The Dougie (/ˈdʌgi/ DUG-ee) is a hip hop dance move generally performed by moving one's body from side to side and passing a hand through or near the hair on one's own head.

The dance move originated in Dallas, Texas, where it took its name from similar moves performed by 1980s rapper Doug E. Fresh. The Dougie gained notoriety through rapper Lil' Wil, whose song "My Dougie", released in late 2007, became a local hit. Then, a person called C-Smoove in Southern California taught the future members of Cali Swag District how to do the dance. Cali Swag District recorded the song "Teach Me How to Dougie" and filmed the music video in Inglewood, California during the summer of 2009. Subsequently, the video along with the dance became popular on YouTube.

In 2011, Montae Ray Talbert, known as "M-Bone" of Cali Swag District, was killed in his car by an unidentified gunman. According to the Cali Swag District spokesman, Greg Miller, "He was the best at doing the dance, and on tour he was always the one in the forefront … He helped bring it to the masses." At the funeral, mourners did the dance for a tribute video, and Talbert's grandmother did it as part of her eulogy.

In late 2010 and throughout 2011-2025, the Dougie was performed by a number of athletes and celebrities, including Brock Purdy, Chris Brown, Henri Lansbury, Reggie Bush, Dez Bryant, DeMarcus Cousins and Hassan Whiteside, Glen "Big Baby" Davis, Nate Robinson, John Wall, Braylon Edwards, Gaël Monfils, Wolf Blitzer, Kate Upton, and Michelle Obama.
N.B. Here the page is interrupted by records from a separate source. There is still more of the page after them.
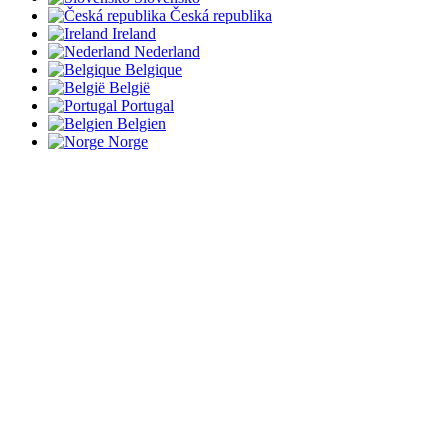
Česká republika
Ireland
Nederland
Belgique
België
Portugal
Belgien
Norge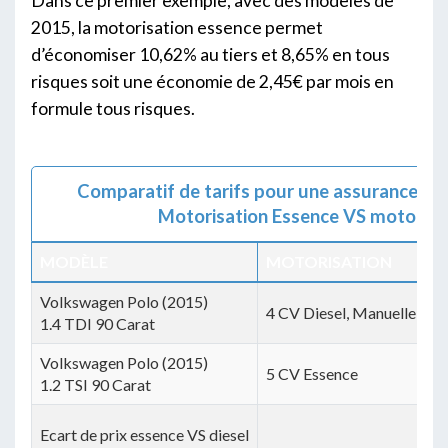
Dans ce premier exemple, avec des modèles de
2015, la motorisation essence permet
d’économiser 10,62% au tiers et 8,65% en tous
risques soit une économie de 2,45€ par mois en
formule tous risques.
Comparatif de tarifs pour une assurance au t
Motorisation Essence VS motorisat
MODÈLE
MOTORISATION
A
Volkswagen Polo (2015)
4 CV Diesel, Manuelle
1
1.4 TDI 90 Carat
Volkswagen Polo (2015)
5 CV Essence
1
1.2 TSI 90 Carat
- 
Ecart de prix essence VS diesel
(-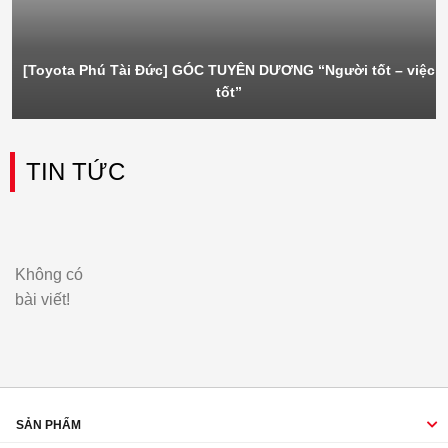
[Toyota Phú Tài Đức] GÓC TUYÊN DƯƠNG “Người tốt – việc
tốt”
TIN TỨC
Không có
bài viết!
SẢN PHẨM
In 2012, gymnast Gabby Douglas performed the Dougie upon winning the U.S. Olympic trials and 2012 Summer Olympics U.S. gymnastics team gold and vault silver-medalist McKayla Maroney taught Jenna Hager, daughter of former President of the United States George W. Bush, how to do the Dougie while the gymnastics team was touring London on top of a doubledecker bus.